- Born: William Tucker Boner March 16, 1993 (age 33) Chicago, Illinois, U.S.
- Other name: IIJERiiCHOII;
- Occupations: YouTuber; Twitch streamer;

Twitch information
- Channel: JERICHO;
- Genre: Gaming
- Followers: 1.2 million

YouTube information
- Channel: JERICHO;
- Years active: 2009–present
- Genre: Gaming
- Subscribers: 1.22 million
- Views: 230 million

= Jericho (streamer) =

American Twitch streamer (born 1993)

William Tucker Boner (born March 16, 1993), known online as Jericho or IIJERiiCHOII, is an American YouTuber and Twitch streamer. He has over 1.22 million subscribers on YouTube and over 1.2 million followers on Twitch as of May 2024.

== Career ==
Jericho started to upload gaming videos and skits on YouTube during his high school years in 2009. He joined Ustream in 2011 and later moved to Twitch.

Jericho graduated from the Friends School of Baltimore in 2011. After failing to get into The University of North Carolina, he enrolled in The University of North Carolina Wilmington. Jericho thought that college was preventing him from making content, which influenced his decision to drop out and move to Los Angeles with other YouTubers (GoldGlove, TmarTn, Syndicate, MuzzaFuzza), known collectively as the Gamershore. He took classes at a community college in Los Angeles, but eventually became a YouTuber and Twitch streamer full time.
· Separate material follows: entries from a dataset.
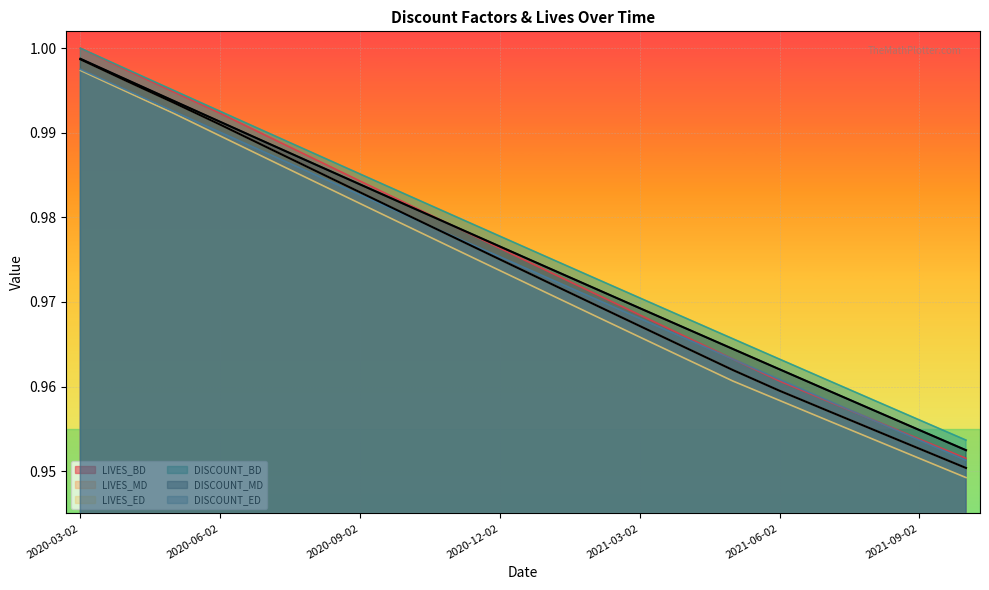

Is the value of LIVES_MD at 2020-08-02 greater than the value of DISCOUNT_BD at 2021-04-02?

Yes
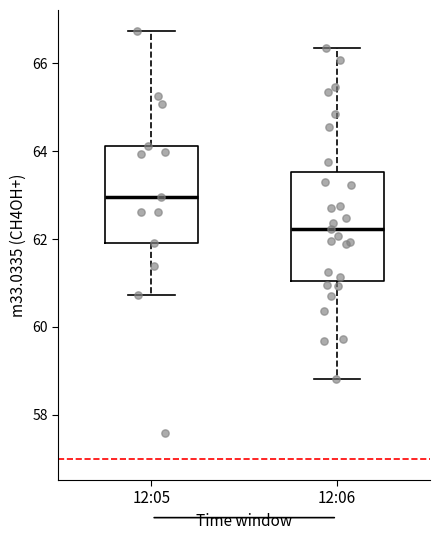

Reading left to right, transcribe this box plot: for each box, give where its median line is, the range the box spans, and where its two whiskers end, as read against the y-axis. The values are not printed on the chart, so give them approximately, as read against the axis.

12:05: median 63.0, box 62.0 to 64.2, whiskers 60.8 to 66.8
12:06: median 62.2, box 61.0 to 63.6, whiskers 58.8 to 66.4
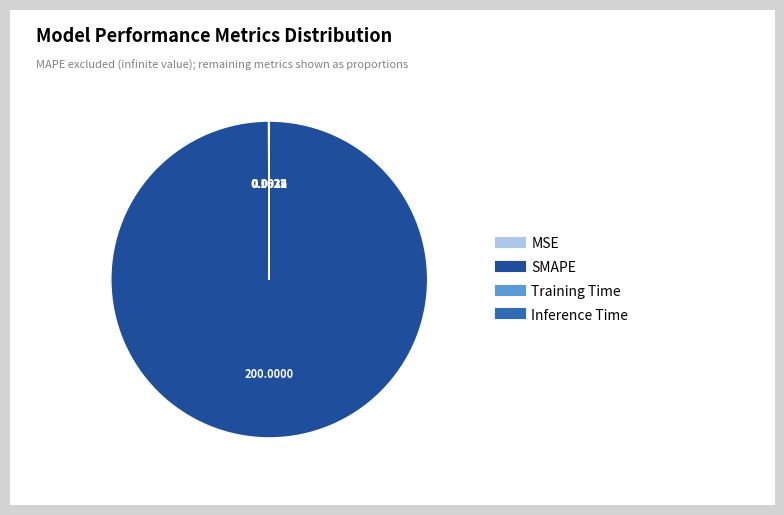

What is the largest slice in the pie chart?

SMAPE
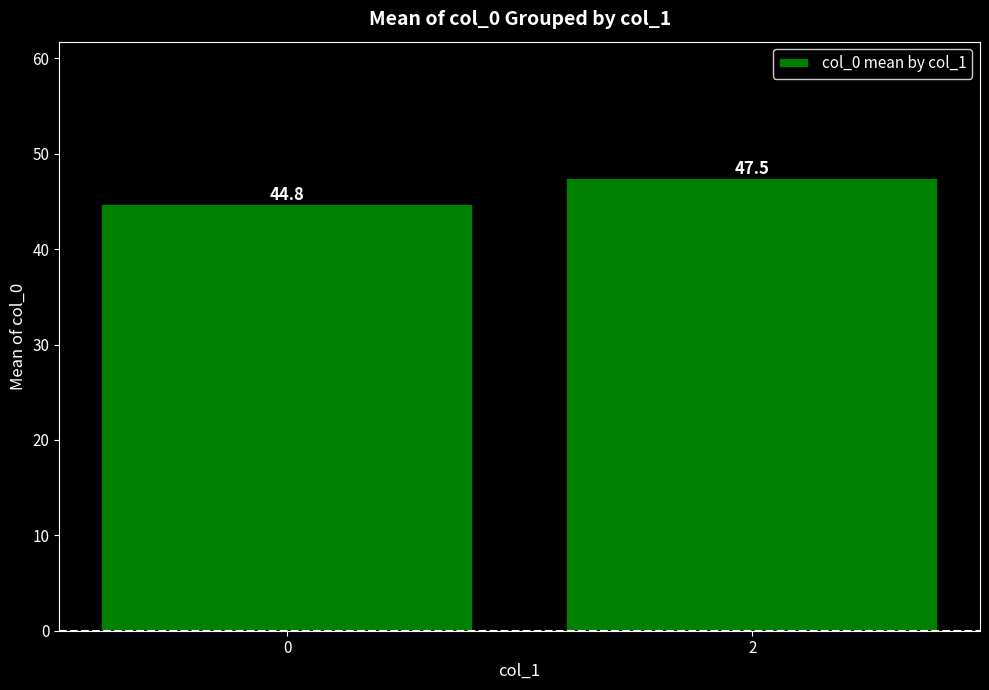

What is the value of the 2nd bar from the left?

47.5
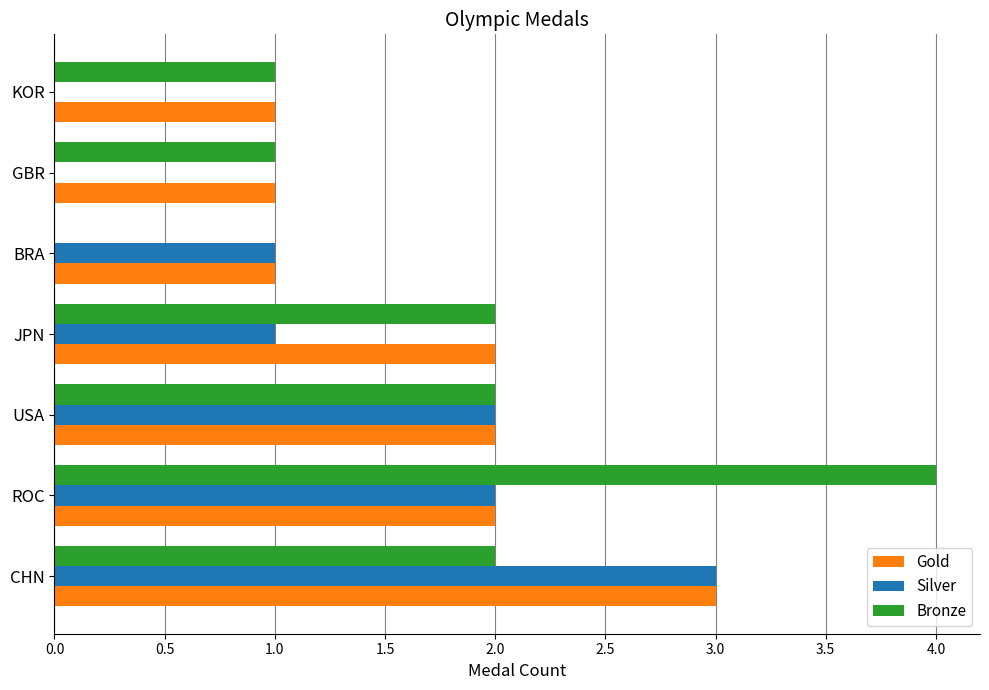

Is the value of Gold at CHN greater than the value of Bronze at USA?

Yes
Jericho is the co-founder of The Race, which was a regular fundraising livestream event, helping the charity program of the Call of Duty Endowment foundation.

Jericho and fellow streamer Tom Cassell (Syndicate) are the creators of the Minecraft multiplayer series titled Mianite, which was released in May 2014. They later partnered up with Jordan Maron and Sonja Reid as the four main characters of the series. Mianite was renewed for a second season in 2015, which was the end of the original run of the series. Cassell continued the series with other YouTubers including Maron under the name Mianiatian Isles in 2020, with Boner declining to return to the project.

Occasionally, Jericho participates in esports tournaments for Counter-Strike: Global Offensive and Player Unknown's Battlegrounds. Jericho has competed in other events such as Twitch Rivals, and Counter-Strike: Global Offensive matches as a stand-in for the North American esports team Mythic.

On November 29, 2019, Jericho, along with Daniel Goudie of Disciple Records, launched the record label Nightmode (stylized NIGHTMODE) in partnership with Insomniac Music Group. The label's first single was "Everything You Need" by Unlike Pluto. The label has released new singles on a seasonal basis, and has created some collaboration projects, including "This Is Cyberpunk" intended to be a simultaneous release with the video game Cyberpunk 2077, a skin for the character Athena in the third-person MOBA Smite, and a music-kit for Counter-Strike featuring "Dashstar*" by Knock2 created with the involvement of Valve and the artist, Knock2.

== Recognition ==
In 2018 he was listed on the Forbess "30 Under 30" list in the gaming category.